◆ Directions ◆
Rewrite the data below, replacing every instance of "Quick view" with "Preview" and keeping all other lines unchanged.

Saved entries
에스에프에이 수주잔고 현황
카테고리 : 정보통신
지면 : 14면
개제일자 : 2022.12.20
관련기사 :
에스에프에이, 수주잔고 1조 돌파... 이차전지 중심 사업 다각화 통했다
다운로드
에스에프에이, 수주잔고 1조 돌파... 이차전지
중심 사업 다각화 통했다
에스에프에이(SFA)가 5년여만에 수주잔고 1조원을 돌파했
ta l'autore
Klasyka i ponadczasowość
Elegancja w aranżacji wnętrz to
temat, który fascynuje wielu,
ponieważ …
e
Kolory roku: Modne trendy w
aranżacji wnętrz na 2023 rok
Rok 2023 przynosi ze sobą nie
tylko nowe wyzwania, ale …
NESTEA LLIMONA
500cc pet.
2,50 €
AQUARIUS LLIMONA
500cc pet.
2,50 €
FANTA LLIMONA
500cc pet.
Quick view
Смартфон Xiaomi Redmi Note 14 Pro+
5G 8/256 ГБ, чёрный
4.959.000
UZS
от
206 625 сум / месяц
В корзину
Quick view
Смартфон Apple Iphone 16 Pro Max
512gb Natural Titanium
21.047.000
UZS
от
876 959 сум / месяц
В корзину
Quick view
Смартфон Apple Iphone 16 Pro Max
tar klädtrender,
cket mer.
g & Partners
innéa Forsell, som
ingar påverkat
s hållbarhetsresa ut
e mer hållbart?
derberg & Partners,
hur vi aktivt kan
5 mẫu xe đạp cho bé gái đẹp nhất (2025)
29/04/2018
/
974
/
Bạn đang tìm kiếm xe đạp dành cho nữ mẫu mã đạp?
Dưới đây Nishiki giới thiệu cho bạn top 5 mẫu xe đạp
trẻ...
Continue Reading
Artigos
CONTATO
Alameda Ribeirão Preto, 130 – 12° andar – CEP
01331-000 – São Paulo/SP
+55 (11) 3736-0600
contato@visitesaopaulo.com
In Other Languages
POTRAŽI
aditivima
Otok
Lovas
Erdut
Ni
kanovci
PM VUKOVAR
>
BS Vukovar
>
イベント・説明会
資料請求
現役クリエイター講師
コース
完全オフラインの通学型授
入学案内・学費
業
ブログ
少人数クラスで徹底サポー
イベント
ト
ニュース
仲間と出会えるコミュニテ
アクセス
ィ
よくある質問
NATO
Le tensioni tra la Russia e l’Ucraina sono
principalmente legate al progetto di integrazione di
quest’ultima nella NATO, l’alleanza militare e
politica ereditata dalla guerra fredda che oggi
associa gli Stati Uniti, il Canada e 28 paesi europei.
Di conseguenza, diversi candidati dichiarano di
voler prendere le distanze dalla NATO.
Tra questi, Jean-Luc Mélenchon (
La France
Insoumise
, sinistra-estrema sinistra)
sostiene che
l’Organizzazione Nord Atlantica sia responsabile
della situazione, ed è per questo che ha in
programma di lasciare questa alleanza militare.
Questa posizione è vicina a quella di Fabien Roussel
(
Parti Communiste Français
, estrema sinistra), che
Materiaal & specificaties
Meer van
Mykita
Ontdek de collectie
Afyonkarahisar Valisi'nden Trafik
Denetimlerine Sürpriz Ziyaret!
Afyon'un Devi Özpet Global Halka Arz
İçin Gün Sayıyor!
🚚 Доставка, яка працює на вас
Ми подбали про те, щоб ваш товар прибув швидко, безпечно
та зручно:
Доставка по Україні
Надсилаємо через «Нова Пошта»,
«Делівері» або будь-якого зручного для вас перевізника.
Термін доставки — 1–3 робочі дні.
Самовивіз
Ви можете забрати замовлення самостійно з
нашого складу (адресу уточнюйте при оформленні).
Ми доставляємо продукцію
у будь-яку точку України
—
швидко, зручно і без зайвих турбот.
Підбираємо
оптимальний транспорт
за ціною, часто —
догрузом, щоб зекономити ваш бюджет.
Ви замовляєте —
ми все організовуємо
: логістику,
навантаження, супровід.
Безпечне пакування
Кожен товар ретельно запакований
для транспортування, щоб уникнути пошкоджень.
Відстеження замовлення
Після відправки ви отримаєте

◆ Answer section ◆
에스에프에이 수주잔고 현황
카테고리 : 정보통신
지면 : 14면
개제일자 : 2022.12.20
관련기사 :
에스에프에이, 수주잔고 1조 돌파... 이차전지 중심 사업 다각화 통했다
다운로드
에스에프에이, 수주잔고 1조 돌파... 이차전지
중심 사업 다각화 통했다
에스에프에이(SFA)가 5년여만에 수주잔고 1조원을 돌파했
ta l'autore
Klasyka i ponadczasowość
Elegancja w aranżacji wnętrz to
temat, który fascynuje wielu,
ponieważ …
e
Kolory roku: Modne trendy w
aranżacji wnętrz na 2023 rok
Rok 2023 przynosi ze sobą nie
tylko nowe wyzwania, ale …
NESTEA LLIMONA
500cc pet.
2,50 €
AQUARIUS LLIMONA
500cc pet.
2,50 €
FANTA LLIMONA
500cc pet.
Preview
Смартфон Xiaomi Redmi Note 14 Pro+
5G 8/256 ГБ, чёрный
4.959.000
UZS
от
206 625 сум / месяц
В корзину
Preview
Смартфон Apple Iphone 16 Pro Max
512gb Natural Titanium
21.047.000
UZS
от
876 959 сум / месяц
В корзину
Preview
Смартфон Apple Iphone 16 Pro Max
tar klädtrender,
cket mer.
g & Partners
innéa Forsell, som
ingar påverkat
s hållbarhetsresa ut
e mer hållbart?
derberg & Partners,
hur vi aktivt kan
5 mẫu xe đạp cho bé gái đẹp nhất (2025)
29/04/2018
/
974
/
Bạn đang tìm kiếm xe đạp dành cho nữ mẫu mã đạp?
Dưới đây Nishiki giới thiệu cho bạn top 5 mẫu xe đạp
trẻ...
Continue Reading
Artigos
CONTATO
Alameda Ribeirão Preto, 130 – 12° andar – CEP
01331-000 – São Paulo/SP
+55 (11) 3736-0600
contato@visitesaopaulo.com
In Other Languages
POTRAŽI
aditivima
Otok
Lovas
Erdut
Ni
kanovci
PM VUKOVAR
>
BS Vukovar
>
イベント・説明会
資料請求
現役クリエイター講師
コース
完全オフラインの通学型授
入学案内・学費
業
ブログ
少人数クラスで徹底サポー
イベント
ト
ニュース
仲間と出会えるコミュニテ
アクセス
ィ
よくある質問
NATO
Le tensioni tra la Russia e l’Ucraina sono
principalmente legate al progetto di integrazione di
quest’ultima nella NATO, l’alleanza militare e
politica ereditata dalla guerra fredda che oggi
associa gli Stati Uniti, il Canada e 28 paesi europei.
Di conseguenza, diversi candidati dichiarano di
voler prendere le distanze dalla NATO.
Tra questi, Jean-Luc Mélenchon (
La France
Insoumise
, sinistra-estrema sinistra)
sostiene che
l’Organizzazione Nord Atlantica sia responsabile
della situazione, ed è per questo che ha in
programma di lasciare questa alleanza militare.
Questa posizione è vicina a quella di Fabien Roussel
(
Parti Communiste Français
, estrema sinistra), che
Materiaal & specificaties
Meer van
Mykita
Ontdek de collectie
Afyonkarahisar Valisi'nden Trafik
Denetimlerine Sürpriz Ziyaret!
Afyon'un Devi Özpet Global Halka Arz
İçin Gün Sayıyor!
🚚 Доставка, яка працює на вас
Ми подбали про те, щоб ваш товар прибув швидко, безпечно
та зручно:
Доставка по Україні
Надсилаємо через «Нова Пошта»,
«Делівері» або будь-якого зручного для вас перевізника.
Термін доставки — 1–3 робочі дні.
Самовивіз
Ви можете забрати замовлення самостійно з
нашого складу (адресу уточнюйте при оформленні).
Ми доставляємо продукцію
у будь-яку точку України
—
швидко, зручно і без зайвих турбот.
Підбираємо
оптимальний транспорт
за ціною, часто —
догрузом, щоб зекономити ваш бюджет.
Ви замовляєте —
ми все організовуємо
: логістику,
навантаження, супровід.
Безпечне пакування
Кожен товар ретельно запакований
для транспортування, щоб уникнути пошкоджень.
Відстеження замовлення
Після відправки ви отримаєте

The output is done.